Having responded to the urgent need for data, however, it is important to build a more robust process for the future. There are many approaches to doing this, including the use of artificial intelligence (AI) tools for cash flow forecasting, which has been a growing trend in recent years. As the most recent JTT report illustrates, some companies, such as Microsoft, have found that an AI-based approach is more accurate under normal circumstances. In the current crisis, however, it may take time for AI tools to ‘learn’ new cash flow dynamics, so treasurers may need to supplement these tools with more traditional methods.

Even so, technology in itself, however sophisticated will not create a more accurate cash flow forecast, it is the quality of data on which it is based, and the behaviour of group companies that will make the difference.
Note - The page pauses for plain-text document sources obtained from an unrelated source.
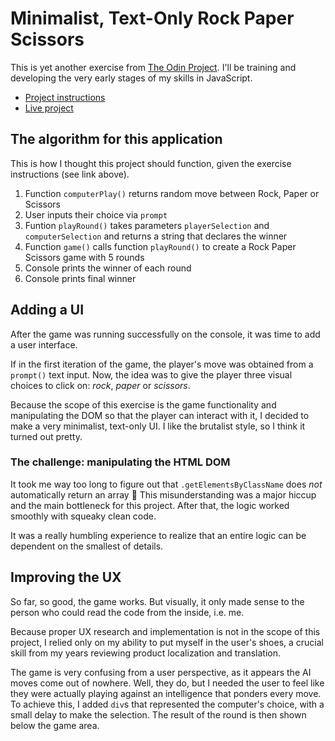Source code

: # Minimalist, Text-Only Rock Paper Scissors

This is yet another exercise from [The Odin Project](https://www.theodinproject.com). I'll be training and developing the very early stages of my skills in JavaScript.

- [Project instructions](https://www.theodinproject.com/lessons/foundations-revisiting-rock-paper-scissors)
- [Live project](https://mtmoss.github.io/Rock-Paper-Scissors/)

## The algorithm for this application

This is how I thought this project should function, given the exercise instructions (see link above).

1. Function `computerPlay()` returns random move between Rock, Paper or Scissors
2. User inputs their choice via `prompt`
2. Funtion `playRound()` takes parameters `playerSelection` and `computerSelection` and returns a string that declares the winner
3. Function `game()` calls function `playRound()` to create a Rock Paper Scissors game with 5 rounds
4. Console prints the winner of each round
5. Console prints final winner

## Adding a UI

After the game was running successfully on the console, it was time to add a user interface.

If in the first iteration of the game, the player's move was obtained from a `prompt()` text input. Now, the idea was to give the player three visual choices to click on: *rock*, *paper* or *scissors*.

Because the scope of this exercise is the game functionality and manipulating the DOM so that the player can interact with it, I decided to make a very minimalist, text-only UI. I like the brutalist style, so I think it turned out pretty.

### The challenge: manipulating the HTML DOM

It took me way too long to figure out that `.getElementsByClassName` does *not* automatically return an array :poop: This misunderstanding was a major hiccup and the main bottleneck for this project. After that, the logic worked smoothly with squeaky clean code.

It was a really humbling experience to realize that an entire logic can be dependent on the smallest of details.

## Improving the UX

So far, so good, the game works. But visually, it only made sense to the person who could read the code from the inside, i.e. me.

Because proper UX research and implementation is not in the scope of this project, I relied only on my ability to put myself in the user's shoes, a crucial skill from my years reviewing product localization and translation.

The game is very confusing from a user perspective, as it appears the AI moves come out of nowhere. Well, they do, but I needed the user to feel like they were actually playing against an intelligence that ponders every move. To achieve this, I added `div`s that represented the computer's choice, with a small delay to make the selection. The result of the round is then shown below the game area.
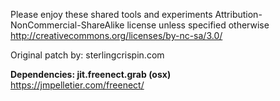 Please enjoy these shared tools and experiments
Attribution-NonCommercial-ShareAlike license
unless specified otherwise 
http://creativecommons.org/licenses/by-nc-sa/3.0/

 Original patch by: sterlingcrispin.com
 


<b>Dependencies: jit.freenect.grab (osx)</b><br>
 https://jmpelletier.com/freenect/
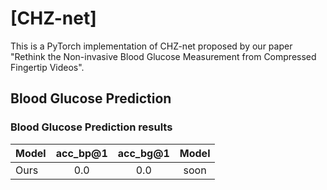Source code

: # [CHZ-net]
This is a PyTorch implementation of CHZ-net proposed by our paper "Rethink the Non-invasive Blood Glucose Measurement from Compressed Fingertip Videos".

## Blood Glucose Prediction

### Blood Glucose Prediction results

| Model      |  acc_bp@1 | acc_bg@1| Model |
| :---       |     :---: |  :---:  |  :---:  |
| Ours  |   0.0 |  0.0  | soon |

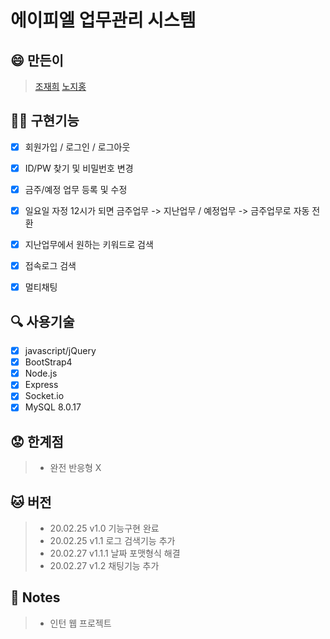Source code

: # 에이피엘 업무관리 시스템

## :smile: 만든이
> [조재희](https://github.com/cbw1030)
> [노지홍](https://github.com/wlghd28)

## :man_juggling: 구현기능
- [x] 회원가입 / 로그인 / 로그아웃
- [x] ID/PW 찾기 및 비밀번호 변경
- [x] 금주/예정 업무 등록 및 수정
- [x] 일요일 자정 12시가 되면 금주업무 -> 지난업무 / 예정업무 -> 금주업무로 자동 전환
- [x] 지난업무에서 원하는 키워드로 검색 
- [x] 접속로그 검색 
- [x] 멀티채팅 


## :mag: 사용기술
- [x] javascript/jQuery
- [x] BootStrap4
- [x] Node.js
- [x] Express
- [x] Socket.io
- [x] MySQL 8.0.17

## :worried: 한계점
> - 완전 반응형 X

## :cat: 버전
> - 20.02.25 v1.0    기능구현 완료
> - 20.02.25 v1.1    로그 검색기능 추가
> - 20.02.27 v1.1.1  날짜 포맷형식 해결
> - 20.02.27 v1.2    채팅기능 추가

## :page_facing_up: Notes
> - 인턴 웹 프로젝트

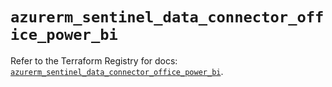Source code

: # `azurerm_sentinel_data_connector_office_power_bi`

Refer to the Terraform Registry for docs: [`azurerm_sentinel_data_connector_office_power_bi`](https://registry.terraform.io/providers/hashicorp/azurerm/4.32.0/docs/resources/sentinel_data_connector_office_power_bi).
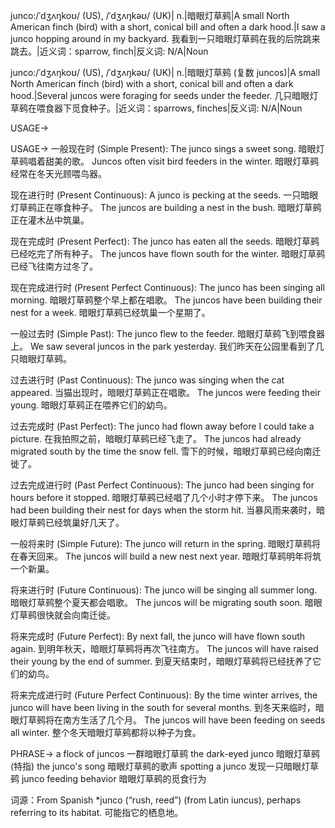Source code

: junco:/ˈdʒʌŋkoʊ/ (US), /ˈdʒʌŋkəʊ/ (UK)| n.|暗眼灯草鹀|A small North American finch (bird) with a short, conical bill and often a dark hood.|I saw a junco hopping around in my backyard. 我看到一只暗眼灯草鹀在我的后院跳来跳去。|近义词：sparrow, finch|反义词: N/A|Noun

junco:/ˈdʒʌŋkoʊ/ (US), /ˈdʒʌŋkəʊ/ (UK)| n.|暗眼灯草鹀 (复数 juncos)|A small North American finch (bird) with a short, conical bill and often a dark hood.|Several juncos were foraging for seeds under the feeder.  几只暗眼灯草鹀在喂食器下觅食种子。|近义词：sparrows, finches|反义词: N/A|Noun


USAGE->

USAGE->
一般现在时 (Simple Present):
The junco sings a sweet song. 暗眼灯草鹀唱着甜美的歌。
Juncos often visit bird feeders in the winter.  暗眼灯草鹀经常在冬天光顾喂鸟器。

现在进行时 (Present Continuous):
A junco is pecking at the seeds. 一只暗眼灯草鹀正在啄食种子。
The juncos are building a nest in the bush. 暗眼灯草鹀正在灌木丛中筑巢。

现在完成时 (Present Perfect):
The junco has eaten all the seeds. 暗眼灯草鹀已经吃完了所有种子。
The juncos have flown south for the winter. 暗眼灯草鹀已经飞往南方过冬了。

现在完成进行时 (Present Perfect Continuous):
The junco has been singing all morning. 暗眼灯草鹀整个早上都在唱歌。
The juncos have been building their nest for a week. 暗眼灯草鹀已经筑巢一个星期了。

一般过去时 (Simple Past):
The junco flew to the feeder. 暗眼灯草鹀飞到喂食器上。
We saw several juncos in the park yesterday.  我们昨天在公园里看到了几只暗眼灯草鹀。

过去进行时 (Past Continuous):
The junco was singing when the cat appeared. 当猫出现时，暗眼灯草鹀正在唱歌。
The juncos were feeding their young. 暗眼灯草鹀正在喂养它们的幼鸟。

过去完成时 (Past Perfect):
The junco had flown away before I could take a picture. 在我拍照之前，暗眼灯草鹀已经飞走了。
The juncos had already migrated south by the time the snow fell.  雪下的时候，暗眼灯草鹀已经向南迁徙了。

过去完成进行时 (Past Perfect Continuous):
The junco had been singing for hours before it stopped. 暗眼灯草鹀已经唱了几个小时才停下来。
The juncos had been building their nest for days when the storm hit. 当暴风雨来袭时，暗眼灯草鹀已经筑巢好几天了。

一般将来时 (Simple Future):
The junco will return in the spring. 暗眼灯草鹀将在春天回来。
The juncos will build a new nest next year.  暗眼灯草鹀明年将筑一个新巢。

将来进行时 (Future Continuous):
The junco will be singing all summer long. 暗眼灯草鹀整个夏天都会唱歌。
The juncos will be migrating south soon.  暗眼灯草鹀很快就会向南迁徙。

将来完成时 (Future Perfect):
By next fall, the junco will have flown south again. 到明年秋天，暗眼灯草鹀将再次飞往南方。
The juncos will have raised their young by the end of summer.  到夏天结束时，暗眼灯草鹀将已经抚养了它们的幼鸟。

将来完成进行时 (Future Perfect Continuous):
By the time winter arrives, the junco will have been living in the south for several months.  到冬天来临时，暗眼灯草鹀将在南方生活了几个月。
The juncos will have been feeding on seeds all winter.  整个冬天暗眼灯草鹀都将以种子为食。


PHRASE->
a flock of juncos 一群暗眼灯草鹀
the dark-eyed junco 暗眼灯草鹀 (特指)
the junco's song 暗眼灯草鹀的歌声
spotting a junco 发现一只暗眼灯草鹀
junco feeding behavior 暗眼灯草鹀的觅食行为


词源：From Spanish *junco (“rush, reed”) (from Latin iuncus), perhaps referring to its habitat.  可能指它的栖息地。
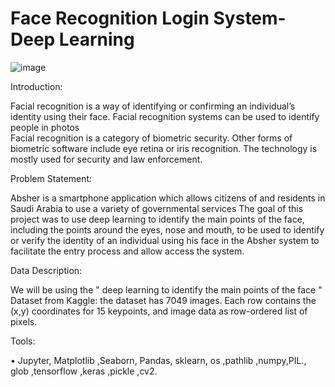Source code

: # Face Recognition Login System-Deep Learning

![image](https://user-images.githubusercontent.com/93121386/149677766-180aa349-7e09-44da-a32c-4b5a3353408a.png)


Introduction:

Facial recognition is a way of identifying or confirming an individual’s identity using their face. Facial recognition systems can be used to identify people in photos  
Facial recognition is a category of biometric security. Other forms of biometric software include eye retina or iris recognition. The technology is mostly used for security and law enforcement.

Problem Statement:


Absher is a smartphone application which allows citizens of and residents in Saudi Arabia to use a variety of governmental services
The goal of this project was to use deep learning to identify the main points of the face, including the points around the eyes, nose and mouth, to be used to identify or verify the identity of an individual using his face in the Absher system to facilitate the entry process and allow access the system.

Data Description:

We will be using the " deep learning to identify the main points of the face " Dataset from Kaggle: the dataset has 7049 images. Each row contains the (x,y) coordinates for 15 keypoints, and image data as row-ordered list of pixels. 


Tools: 

•	Jupyter, Matplotlib ,Seaborn, Pandas, sklearn, os ,pathlib ,numpy,PIL., glob ,tensorflow ,keras ,pickle ,cv2.

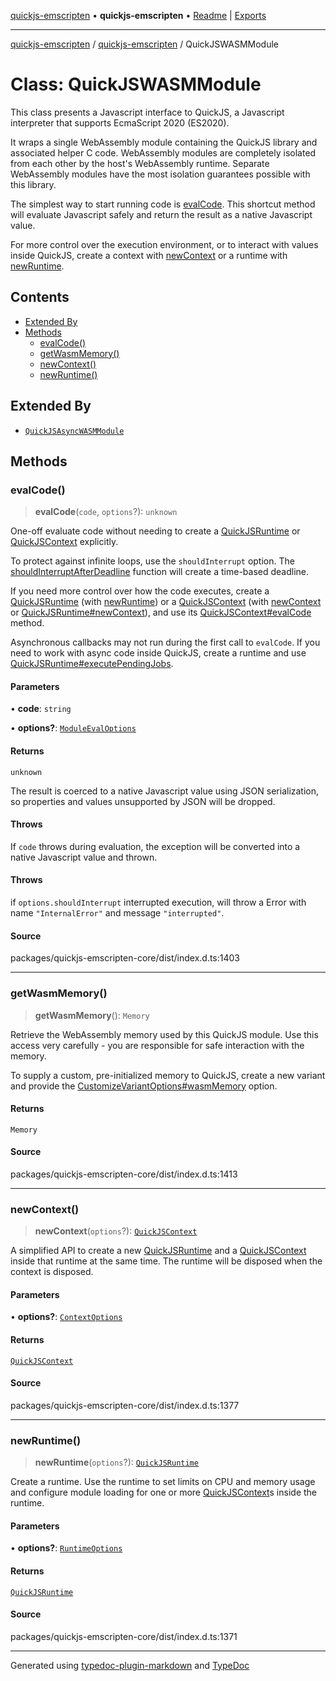 [quickjs-emscripten](../../packages.md) • **quickjs-emscripten** • [Readme](../README.md) \| [Exports](../exports.md)

***

[quickjs-emscripten](../../packages.md) / [quickjs-emscripten](../exports.md) / QuickJSWASMModule

# Class: QuickJSWASMModule

This class presents a Javascript interface to QuickJS, a Javascript interpreter
that supports EcmaScript 2020 (ES2020).

It wraps a single WebAssembly module containing the QuickJS library and
associated helper C code. WebAssembly modules are completely isolated from
each other by the host's WebAssembly runtime. Separate WebAssembly modules
have the most isolation guarantees possible with this library.

The simplest way to start running code is [evalCode](QuickJSWASMModule.md#evalcode). This shortcut
method will evaluate Javascript safely and return the result as a native
Javascript value.

For more control over the execution environment, or to interact with values
inside QuickJS, create a context with [newContext](QuickJSWASMModule.md#newcontext) or a runtime with
[newRuntime](QuickJSWASMModule.md#newruntime).

## Contents

- [Extended By](QuickJSWASMModule.md#extended-by)
- [Methods](QuickJSWASMModule.md#methods)
  - [evalCode()](QuickJSWASMModule.md#evalcode)
  - [getWasmMemory()](QuickJSWASMModule.md#getwasmmemory)
  - [newContext()](QuickJSWASMModule.md#newcontext)
  - [newRuntime()](QuickJSWASMModule.md#newruntime)

## Extended By

- [`QuickJSAsyncWASMModule`](QuickJSAsyncWASMModule.md)

## Methods

### evalCode()

> **evalCode**(`code`, `options`?): `unknown`

One-off evaluate code without needing to create a [QuickJSRuntime](QuickJSRuntime.md) or
[QuickJSContext](QuickJSContext.md) explicitly.

To protect against infinite loops, use the `shouldInterrupt` option. The
[shouldInterruptAfterDeadline](../exports.md#shouldinterruptafterdeadline) function will create a time-based deadline.

If you need more control over how the code executes, create a
[QuickJSRuntime](QuickJSRuntime.md) (with [newRuntime](QuickJSWASMModule.md#newruntime)) or a [QuickJSContext](QuickJSContext.md) (with
[newContext](QuickJSWASMModule.md#newcontext) or [QuickJSRuntime#newContext](QuickJSRuntime.md#newcontext)), and use its
[QuickJSContext#evalCode](QuickJSContext.md#evalcode) method.

Asynchronous callbacks may not run during the first call to `evalCode`. If
you need to work with async code inside QuickJS, create a runtime and use
[QuickJSRuntime#executePendingJobs](QuickJSRuntime.md#executependingjobs).

#### Parameters

• **code**: `string`

• **options?**: [`ModuleEvalOptions`](../interfaces/ModuleEvalOptions.md)

#### Returns

`unknown`

The result is coerced to a native Javascript value using JSON
serialization, so properties and values unsupported by JSON will be dropped.

#### Throws

If `code` throws during evaluation, the exception will be
converted into a native Javascript value and thrown.

#### Throws

if `options.shouldInterrupt` interrupted execution, will throw a Error
with name `"InternalError"` and  message `"interrupted"`.

#### Source

packages/quickjs-emscripten-core/dist/index.d.ts:1403

***

### getWasmMemory()

> **getWasmMemory**(): `Memory`

Retrieve the WebAssembly memory used by this QuickJS module.
Use this access very carefully - you are responsible for safe interaction with the memory.

To supply a custom, pre-initialized memory to QuickJS, create a new variant
and provide the [CustomizeVariantOptions#wasmMemory](../interfaces/CustomizeVariantOptions.md#wasmmemory) option.

#### Returns

`Memory`

#### Source

packages/quickjs-emscripten-core/dist/index.d.ts:1413

***

### newContext()

> **newContext**(`options`?): [`QuickJSContext`](QuickJSContext.md)

A simplified API to create a new [QuickJSRuntime](QuickJSRuntime.md) and a
[QuickJSContext](QuickJSContext.md) inside that runtime at the same time. The runtime will
be disposed when the context is disposed.

#### Parameters

• **options?**: [`ContextOptions`](../interfaces/ContextOptions.md)

#### Returns

[`QuickJSContext`](QuickJSContext.md)

#### Source

packages/quickjs-emscripten-core/dist/index.d.ts:1377

***

### newRuntime()

> **newRuntime**(`options`?): [`QuickJSRuntime`](QuickJSRuntime.md)

Create a runtime.
Use the runtime to set limits on CPU and memory usage and configure module
loading for one or more [QuickJSContext](QuickJSContext.md)s inside the runtime.

#### Parameters

• **options?**: [`RuntimeOptions`](../interfaces/RuntimeOptions.md)

#### Returns

[`QuickJSRuntime`](QuickJSRuntime.md)

#### Source

packages/quickjs-emscripten-core/dist/index.d.ts:1371

***

Generated using [typedoc-plugin-markdown](https://www.npmjs.com/package/typedoc-plugin-markdown) and [TypeDoc](https://typedoc.org/)
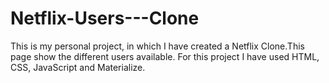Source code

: # Netflix-Users---Clone
This is my personal project, in which I have created a Netflix Clone.This page show the different users available. For this project I have used HTML, CSS, JavaScript and Materialize.
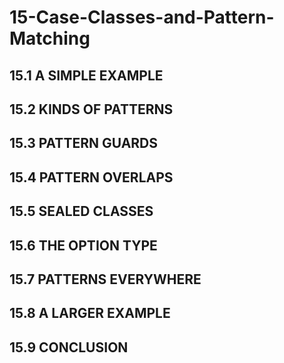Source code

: # 15-Case-Classes-and-Pattern-Matching

## 15.1 A SIMPLE EXAMPLE

## 15.2 KINDS OF PATTERNS

## 15.3 PATTERN GUARDS

## 15.4 PATTERN OVERLAPS
## 15.5 SEALED CLASSES
## 15.6 THE OPTION TYPE
## 15.7 PATTERNS EVERYWHERE
## 15.8 A LARGER EXAMPLE
## 15.9 CONCLUSION




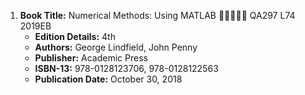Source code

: 1. **Book Title:** Numerical Methods: Using MATLAB 🚨🚨🚨🚨🚨 QA297 L74 2019EB
   - **Edition Details:** 4th
   - **Authors:** George Lindfield, John Penny
   - **Publisher:** Academic Press
   - **ISBN-13:** 978-0128123706, 978-0128122563
   - **Publication Date:** October 30, 2018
“A cash culture across the business is essential. Everyone, everyday should be thinking about how to protect every euro. Business units cannot think of cash pools as a limitless source of cash, and must also be realistic and prudent in the forecast reporting they submit to treasury. While expenditure is relatively controllable, however, collections are more uncertain, which will affect forecasting accuracy unless techniques are in place to increase predictability of flows.” — Francois Masquelier, EACT

Creating and reinforcing this cash culture with senior management and across the business is a vital way in which treasurers can support their organisations at a time of change and uncertainty.

Top Tips

“A forecasting mentality should be based on “look, learn, prepare”. If you can’t do the first of these, it is impossible to do the second and third.”
— Steven Lenaerts, BNP Paribas

“Simplify and then automate treasury activities as far as possible to make cash flow data more reliable and timely.” — Francois Masquelier, EACT

“Ensure that CFO support for cash flow forecasting is communicated across the business to raise the priority and ensure better quality data.” — Hans Candries, PwC

“Gain CFO commitment now for a more permanent solution to build or refresh cash flow forecasting capability once the initial stages of the crisis have passed.” — Francois Masquelier, EACT

2020 is the fifth anniversary year of the Journeys to Treasury partnership, comprising BNP Paribas, European Association of Corporate Treasurers (EACT), SAP and PwC. We are marking this special alliance with a ‘Journeys to Treasury Bitesize’ series, providing topical insights and support for treasurers as they navigate this challenging period.